In my workshop, I asked my students to attempt their own tension-filled lines. Let me pause to say that this was the first workshop I’d ever taught, and on Zoom no less. So, my belief that this experiment would fail, and quite gravely, was by no means a reflection of the students (who ranged in age from twenty to eighty-seven) but of my own nascent teaching. Here is the exercise:
The writer thinks of an action, such as:
The dog jumped over the moon
Then, the writer thinks of a setting:
In Queens, New York
And finally, the writer thinks of a secondary action that draws tension from the first:
And the neighbors went stir-crazy
The fuzziness, or fussiness, of the third part, is the golden key to this exercise. The objective here is to allow the third line to act as an independent clause that may or may not relate to the first. If it relates, it should draw, as the poet Charles Olson once said, “the heart, by way of the breath, to the line.” If it is separate and unrelated, it should breathe life into the lines and stanza that will follow, thereby creating separate and unique energy that allows the writer (and reader) to make an illogical but no less profound connection between the two actions. The setting in this exercise is merely a bluff, a way of establishing concreteness or stickiness where none lies.

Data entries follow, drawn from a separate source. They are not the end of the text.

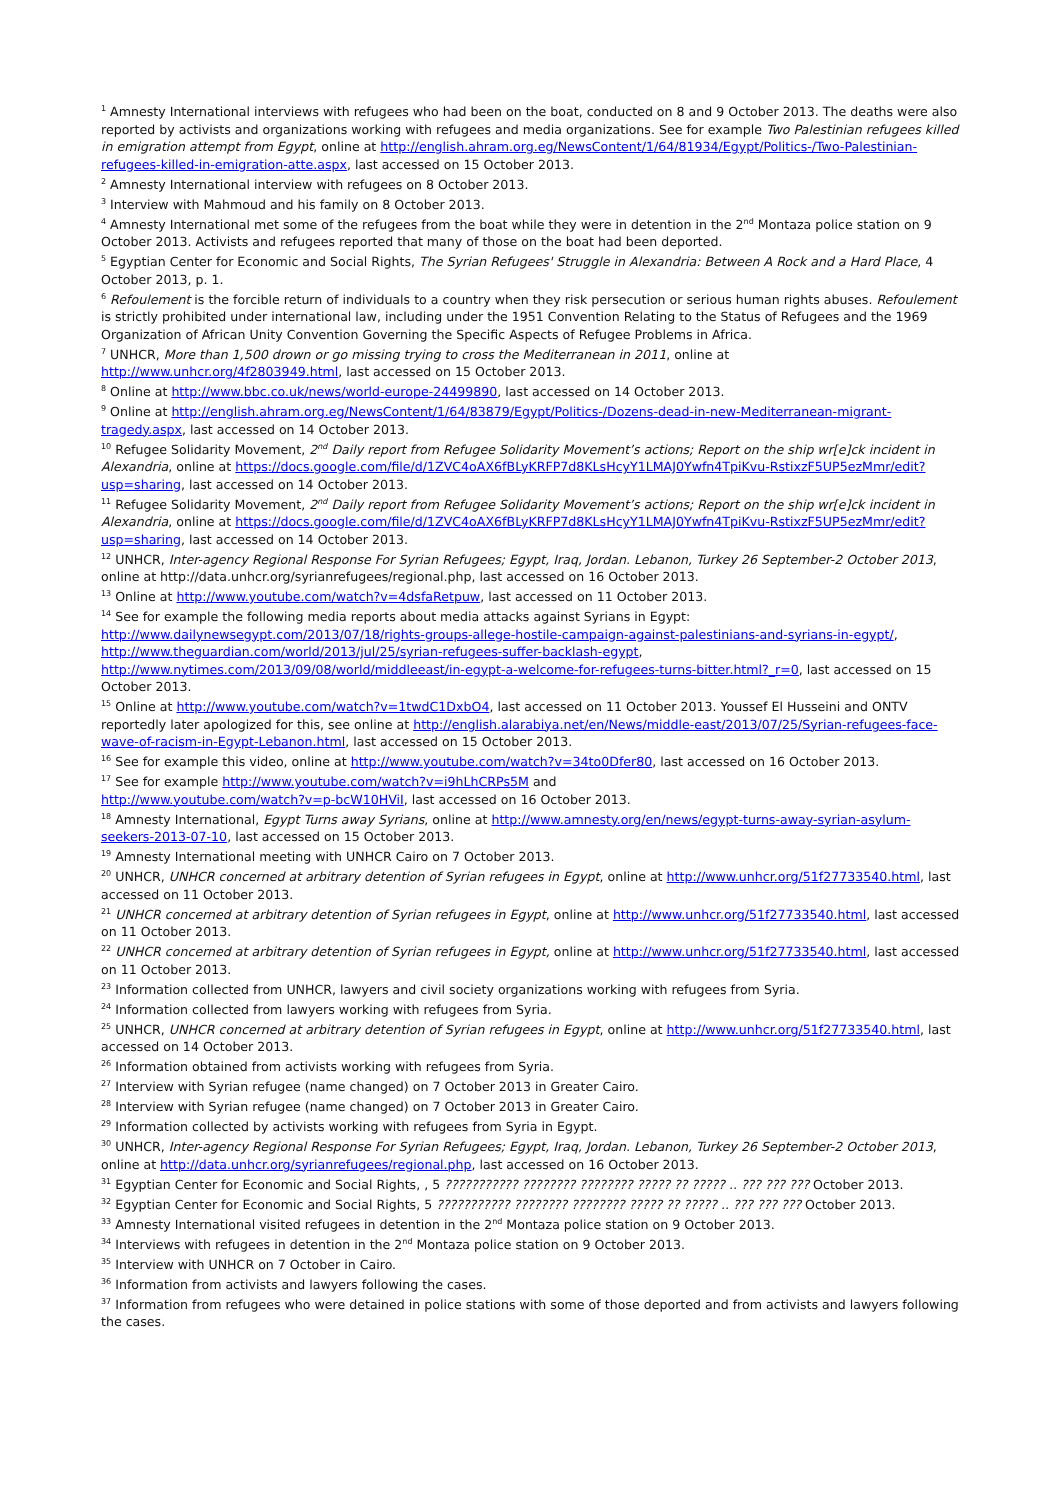<sup>1</sup> Amnesty International interviews with refugees who had been on the boat, conducted on 8 and 9 October 2013. The deaths were also reported by activists and organizations working with refugees and media organizations. See for example Two Palestinian refugees killed in emigration attempt from Egypt, online at http://english.ahram.org.eg/NewsContent/1/64/81934/Egypt/Politics-/Two-Palestinian-refugees-killed-in-emigration-atte.aspx, last accessed on 15 October 2013.
<sup>2</sup> Amnesty International interview with refugees on 8 October 2013.
<sup>3</sup> Interview with Mahmoud and his family on 8 October 2013.
<sup>4</sup> Amnesty International met some of the refugees from the boat while they were in detention in the 2<sup>nd</sup> Montaza police station on 9 October 2013. Activists and refugees reported that many of those on the boat had been deported.
<sup>5</sup> Egyptian Center for Economic and Social Rights, The Syrian Refugees' Struggle in Alexandria: Between A Rock and a Hard Place, 4 October 2013, p. 1.
<sup>6</sup> Refoulement is the forcible return of individuals to a country when they risk persecution or serious human rights abuses. Refoulement is strictly prohibited under international law, including under the 1951 Convention Relating to the Status of Refugees and the 1969 Organization of African Unity Convention Governing the Specific Aspects of Refugee Problems in Africa.
<sup>7</sup> UNHCR, More than 1,500 drown or go missing trying to cross the Mediterranean in 2011, online at http://www.unhcr.org/4f2803949.html, last accessed on 15 October 2013.
<sup>8</sup> Online at http://www.bbc.co.uk/news/world-europe-24499890, last accessed on 14 October 2013.
<sup>9</sup> Online at http://english.ahram.org.eg/NewsContent/1/64/83879/Egypt/Politics-/Dozens-dead-in-new-Mediterranean-migrant-tragedy.aspx, last accessed on 14 October 2013.
<sup>10</sup> Refugee Solidarity Movement, 2<sup>nd</sup> Daily report from Refugee Solidarity Movement’s actions; Report on the ship wr[e]ck incident in Alexandria, online at https://docs.google.com/file/d/1ZVC4oAX6fBLyKRFP7d8KLsHcyY1LMAJ0Ywfn4TpiKvu-RstixzF5UP5ezMmr/edit?usp=sharing, last accessed on 14 October 2013.
<sup>11</sup> Refugee Solidarity Movement, 2<sup>nd</sup> Daily report from Refugee Solidarity Movement’s actions; Report on the ship wr[e]ck incident in Alexandria, online at https://docs.google.com/file/d/1ZVC4oAX6fBLyKRFP7d8KLsHcyY1LMAJ0Ywfn4TpiKvu-RstixzF5UP5ezMmr/edit?usp=sharing, last accessed on 14 October 2013.
<sup>12</sup> UNHCR, Inter-agency Regional Response For Syrian Refugees; Egypt, Iraq, Jordan. Lebanon, Turkey 26 September-2 October 2013, online at http://data.unhcr.org/syrianrefugees/regional.php, last accessed on 16 October 2013.
<sup>13</sup> Online at http://www.youtube.com/watch?v=4dsfaRetpuw, last accessed on 11 October 2013.
<sup>14</sup> See for example the following media reports about media attacks against Syrians in Egypt:
http://www.dailynewsegypt.com/2013/07/18/rights-groups-allege-hostile-campaign-against-palestinians-and-syrians-in-egypt/,
http://www.theguardian.com/world/2013/jul/25/syrian-refugees-suffer-backlash-egypt,
http://www.nytimes.com/2013/09/08/world/middleeast/in-egypt-a-welcome-for-refugees-turns-bitter.html?_r=0, last accessed on 15 October 2013.
<sup>15</sup> Online at http://www.youtube.com/watch?v=1twdC1DxbO4, last accessed on 11 October 2013. Youssef El Husseini and ONTV reportedly later apologized for this, see online at http://english.alarabiya.net/en/News/middle-east/2013/07/25/Syrian-refugees-face-wave-of-racism-in-Egypt-Lebanon.html, last accessed on 15 October 2013.
<sup>16</sup> See for example this video, online at http://www.youtube.com/watch?v=34to0Dfer80, last accessed on 16 October 2013.
<sup>17</sup> See for example http://www.youtube.com/watch?v=i9hLhCRPs5M and
http://www.youtube.com/watch?v=p-bcW10HViI, last accessed on 16 October 2013.
<sup>18</sup> Amnesty International, Egypt Turns away Syrians, online at http://www.amnesty.org/en/news/egypt-turns-away-syrian-asylum-seekers-2013-07-10, last accessed on 15 October 2013.
<sup>19</sup> Amnesty International meeting with UNHCR Cairo on 7 October 2013.
<sup>20</sup> UNHCR, UNHCR concerned at arbitrary detention of Syrian refugees in Egypt, online at http://www.unhcr.org/51f27733540.html, last accessed on 11 October 2013.
<sup>21</sup> UNHCR concerned at arbitrary detention of Syrian refugees in Egypt, online at http://www.unhcr.org/51f27733540.html, last accessed on 11 October 2013.
<sup>22</sup> UNHCR concerned at arbitrary detention of Syrian refugees in Egypt, online at http://www.unhcr.org/51f27733540.html, last accessed on 11 October 2013.
<sup>23</sup> Information collected from UNHCR, lawyers and civil society organizations working with refugees from Syria.
<sup>24</sup> Information collected from lawyers working with refugees from Syria.
<sup>25</sup> UNHCR, UNHCR concerned at arbitrary detention of Syrian refugees in Egypt, online at http://www.unhcr.org/51f27733540.html, last accessed on 14 October 2013.
<sup>26</sup> Information obtained from activists working with refugees from Syria.
<sup>27</sup> Interview with Syrian refugee (name changed) on 7 October 2013 in Greater Cairo.
<sup>28</sup> Interview with Syrian refugee (name changed) on 7 October 2013 in Greater Cairo.
<sup>29</sup> Information collected by activists working with refugees from Syria in Egypt.
<sup>30</sup> UNHCR, Inter-agency Regional Response For Syrian Refugees; Egypt, Iraq, Jordan. Lebanon, Turkey 26 September-2 October 2013, online at http://data.unhcr.org/syrianrefugees/regional.php, last accessed on 16 October 2013.
<sup>31</sup> Egyptian Center for Economic and Social Rights, , 5 ??????????? ???????? ???????? ????? ?? ????? .. ??? ??? ??? October 2013.
<sup>32</sup> Egyptian Center for Economic and Social Rights, 5 ??????????? ???????? ???????? ????? ?? ????? .. ??? ??? ??? October 2013.
<sup>33</sup> Amnesty International visited refugees in detention in the 2<sup>nd</sup> Montaza police station on 9 October 2013.
<sup>34</sup> Interviews with refugees in detention in the 2<sup>nd</sup> Montaza police station on 9 October 2013.
<sup>35</sup> Interview with UNHCR on 7 October in Cairo.
<sup>36</sup> Information from activists and lawyers following the cases.
<sup>37</sup> Information from refugees who were detained in police stations with some of those deported and from activists and lawyers following the cases.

Then we jumble. Syntax, enjambment, word choice. It might look like this:
The dog jumped over
the moon in Queens
New York, the neighbors go*
*Note: I substituted go for went to make the line more active
or like this:
The dog jumped over the moon
the neighbors go
The exercise, in short, is written as this:
Action + Setting + Opposing Action/Tension = Surprise
Luckily (for me), the exercise worked, and students found new ways into and out of their poems. I stress the phrase out of because, sometimes, what a poem needs most is to find an exit strategy, an excuse to desert its conventions and logic it’s beholden to and unleash, as Olson, said “an energy-discharge.” Often, though not always, this relies on not consecrating the idea of where the poem came from but trusting where the poem wants to go. If a mirror were to be held up to the poem, the poem should not see its artificial construction but something else entirely: a passing glance of the person it wishes to be.